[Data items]
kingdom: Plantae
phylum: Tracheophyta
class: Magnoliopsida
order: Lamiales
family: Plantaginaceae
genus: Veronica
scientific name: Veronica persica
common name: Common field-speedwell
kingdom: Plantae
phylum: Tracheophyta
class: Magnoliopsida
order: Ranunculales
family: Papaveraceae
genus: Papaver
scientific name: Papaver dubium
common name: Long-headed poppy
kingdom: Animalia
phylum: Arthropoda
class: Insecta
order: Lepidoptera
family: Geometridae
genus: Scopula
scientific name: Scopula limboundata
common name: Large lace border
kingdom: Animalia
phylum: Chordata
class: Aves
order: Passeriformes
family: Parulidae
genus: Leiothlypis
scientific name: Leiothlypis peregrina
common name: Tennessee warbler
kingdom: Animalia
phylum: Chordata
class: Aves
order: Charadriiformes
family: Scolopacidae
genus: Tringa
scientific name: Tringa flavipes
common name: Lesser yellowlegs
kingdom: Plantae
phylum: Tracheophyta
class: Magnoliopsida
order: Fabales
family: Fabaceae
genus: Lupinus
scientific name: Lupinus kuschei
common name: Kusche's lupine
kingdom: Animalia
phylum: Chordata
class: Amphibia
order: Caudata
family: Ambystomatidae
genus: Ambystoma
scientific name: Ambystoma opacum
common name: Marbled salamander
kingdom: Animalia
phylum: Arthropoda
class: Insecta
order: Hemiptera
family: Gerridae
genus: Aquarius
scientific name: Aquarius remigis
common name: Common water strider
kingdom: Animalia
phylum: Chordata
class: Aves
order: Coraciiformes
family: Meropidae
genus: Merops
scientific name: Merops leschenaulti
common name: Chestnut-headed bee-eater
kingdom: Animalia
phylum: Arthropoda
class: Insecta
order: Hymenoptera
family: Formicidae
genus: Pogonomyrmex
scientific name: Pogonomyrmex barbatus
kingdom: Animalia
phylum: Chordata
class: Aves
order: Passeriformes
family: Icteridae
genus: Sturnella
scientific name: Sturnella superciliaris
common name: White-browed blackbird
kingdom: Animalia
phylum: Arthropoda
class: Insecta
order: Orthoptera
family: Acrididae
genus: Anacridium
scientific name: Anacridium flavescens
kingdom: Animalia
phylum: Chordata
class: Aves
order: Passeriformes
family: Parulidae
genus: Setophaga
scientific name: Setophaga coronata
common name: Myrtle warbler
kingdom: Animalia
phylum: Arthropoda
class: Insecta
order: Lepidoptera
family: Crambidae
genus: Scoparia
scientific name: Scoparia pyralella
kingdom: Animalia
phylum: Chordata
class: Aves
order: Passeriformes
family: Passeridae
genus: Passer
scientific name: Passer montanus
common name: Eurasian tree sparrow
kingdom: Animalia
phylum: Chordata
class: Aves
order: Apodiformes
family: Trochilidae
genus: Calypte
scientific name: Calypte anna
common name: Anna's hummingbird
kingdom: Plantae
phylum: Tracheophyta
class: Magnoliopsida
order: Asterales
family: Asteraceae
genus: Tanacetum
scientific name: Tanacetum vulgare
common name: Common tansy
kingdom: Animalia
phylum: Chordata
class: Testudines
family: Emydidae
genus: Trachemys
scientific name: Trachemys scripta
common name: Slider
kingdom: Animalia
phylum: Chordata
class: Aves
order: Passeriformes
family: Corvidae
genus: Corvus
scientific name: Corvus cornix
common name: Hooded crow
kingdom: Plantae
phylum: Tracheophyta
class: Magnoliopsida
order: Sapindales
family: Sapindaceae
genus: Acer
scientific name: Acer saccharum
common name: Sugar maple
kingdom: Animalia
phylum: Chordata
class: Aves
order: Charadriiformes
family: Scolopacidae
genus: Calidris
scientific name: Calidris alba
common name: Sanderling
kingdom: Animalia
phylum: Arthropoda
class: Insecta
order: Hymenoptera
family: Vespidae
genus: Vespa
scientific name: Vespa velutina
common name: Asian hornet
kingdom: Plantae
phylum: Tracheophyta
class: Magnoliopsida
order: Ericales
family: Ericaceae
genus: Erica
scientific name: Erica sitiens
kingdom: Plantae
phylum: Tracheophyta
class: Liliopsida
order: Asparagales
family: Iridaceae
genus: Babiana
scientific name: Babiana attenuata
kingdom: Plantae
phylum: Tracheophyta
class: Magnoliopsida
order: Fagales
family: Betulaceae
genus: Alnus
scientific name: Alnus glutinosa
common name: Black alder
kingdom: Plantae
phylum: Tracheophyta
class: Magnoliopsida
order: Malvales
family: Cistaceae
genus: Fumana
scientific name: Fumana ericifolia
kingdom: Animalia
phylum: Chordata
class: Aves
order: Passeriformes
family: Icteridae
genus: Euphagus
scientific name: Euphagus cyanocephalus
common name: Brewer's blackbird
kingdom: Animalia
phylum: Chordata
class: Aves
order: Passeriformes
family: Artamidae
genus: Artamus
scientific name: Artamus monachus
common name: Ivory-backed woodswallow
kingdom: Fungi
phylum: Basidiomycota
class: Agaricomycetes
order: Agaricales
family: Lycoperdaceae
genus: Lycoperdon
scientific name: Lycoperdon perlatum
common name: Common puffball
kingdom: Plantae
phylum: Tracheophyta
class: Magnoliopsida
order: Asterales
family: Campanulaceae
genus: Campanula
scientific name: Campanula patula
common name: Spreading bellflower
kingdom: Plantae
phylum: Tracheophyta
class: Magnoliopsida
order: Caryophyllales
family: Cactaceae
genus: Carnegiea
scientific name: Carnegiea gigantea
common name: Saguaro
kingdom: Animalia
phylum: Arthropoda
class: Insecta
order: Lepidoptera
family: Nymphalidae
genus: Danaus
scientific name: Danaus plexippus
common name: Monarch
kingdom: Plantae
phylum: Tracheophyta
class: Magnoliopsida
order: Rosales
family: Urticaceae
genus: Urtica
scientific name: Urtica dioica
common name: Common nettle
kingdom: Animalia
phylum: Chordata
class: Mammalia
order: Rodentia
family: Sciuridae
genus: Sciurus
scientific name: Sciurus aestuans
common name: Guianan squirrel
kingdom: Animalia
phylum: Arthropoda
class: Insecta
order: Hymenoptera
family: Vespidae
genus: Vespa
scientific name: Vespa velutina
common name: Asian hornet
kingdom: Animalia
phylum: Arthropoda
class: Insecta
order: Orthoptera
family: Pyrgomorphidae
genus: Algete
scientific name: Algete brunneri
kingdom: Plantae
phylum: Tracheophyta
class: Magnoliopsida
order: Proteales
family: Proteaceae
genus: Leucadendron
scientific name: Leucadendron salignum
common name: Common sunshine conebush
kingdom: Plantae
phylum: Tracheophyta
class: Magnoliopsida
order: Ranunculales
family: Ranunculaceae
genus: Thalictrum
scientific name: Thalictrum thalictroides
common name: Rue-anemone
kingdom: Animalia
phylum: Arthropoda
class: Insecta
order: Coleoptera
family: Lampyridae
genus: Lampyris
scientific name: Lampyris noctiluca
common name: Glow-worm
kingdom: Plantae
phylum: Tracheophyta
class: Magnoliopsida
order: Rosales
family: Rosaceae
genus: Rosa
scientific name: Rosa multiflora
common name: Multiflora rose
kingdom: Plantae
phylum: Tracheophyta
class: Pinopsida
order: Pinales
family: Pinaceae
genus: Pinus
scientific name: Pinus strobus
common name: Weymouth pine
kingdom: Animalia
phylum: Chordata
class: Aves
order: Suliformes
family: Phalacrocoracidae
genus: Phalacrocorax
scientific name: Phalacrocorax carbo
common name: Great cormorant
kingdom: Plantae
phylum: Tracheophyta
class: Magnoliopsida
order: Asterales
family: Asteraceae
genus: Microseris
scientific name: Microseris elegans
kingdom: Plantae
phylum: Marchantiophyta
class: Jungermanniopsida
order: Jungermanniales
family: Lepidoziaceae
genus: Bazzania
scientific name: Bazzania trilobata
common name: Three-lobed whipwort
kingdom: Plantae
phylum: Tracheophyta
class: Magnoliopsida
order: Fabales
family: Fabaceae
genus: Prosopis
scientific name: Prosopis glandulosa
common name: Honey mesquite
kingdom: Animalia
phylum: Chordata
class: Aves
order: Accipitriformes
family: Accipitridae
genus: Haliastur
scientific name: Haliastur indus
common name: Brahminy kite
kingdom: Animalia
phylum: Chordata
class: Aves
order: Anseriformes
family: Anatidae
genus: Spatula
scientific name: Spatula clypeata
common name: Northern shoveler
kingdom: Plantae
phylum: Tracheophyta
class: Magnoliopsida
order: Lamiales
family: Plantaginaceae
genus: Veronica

• _Task goal_
Could you give the lines from the one with "genus: Lycoperdon" to the one with "family: Nymphalidae" again, swapping "phylum" for "division" and leaving everything else unchanged?

• _Correct result_
genus: Lycoperdon
scientific name: Lycoperdon perlatum
common name: Common puffball
kingdom: Plantae
division: Tracheophyta
class: Magnoliopsida
order: Asterales
family: Campanulaceae
genus: Campanula
scientific name: Campanula patula
common name: Spreading bellflower
kingdom: Plantae
division: Tracheophyta
class: Magnoliopsida
order: Caryophyllales
family: Cactaceae
genus: Carnegiea
scientific name: Carnegiea gigantea
common name: Saguaro
kingdom: Animalia
division: Arthropoda
class: Insecta
order: Lepidoptera
family: Nymphalidae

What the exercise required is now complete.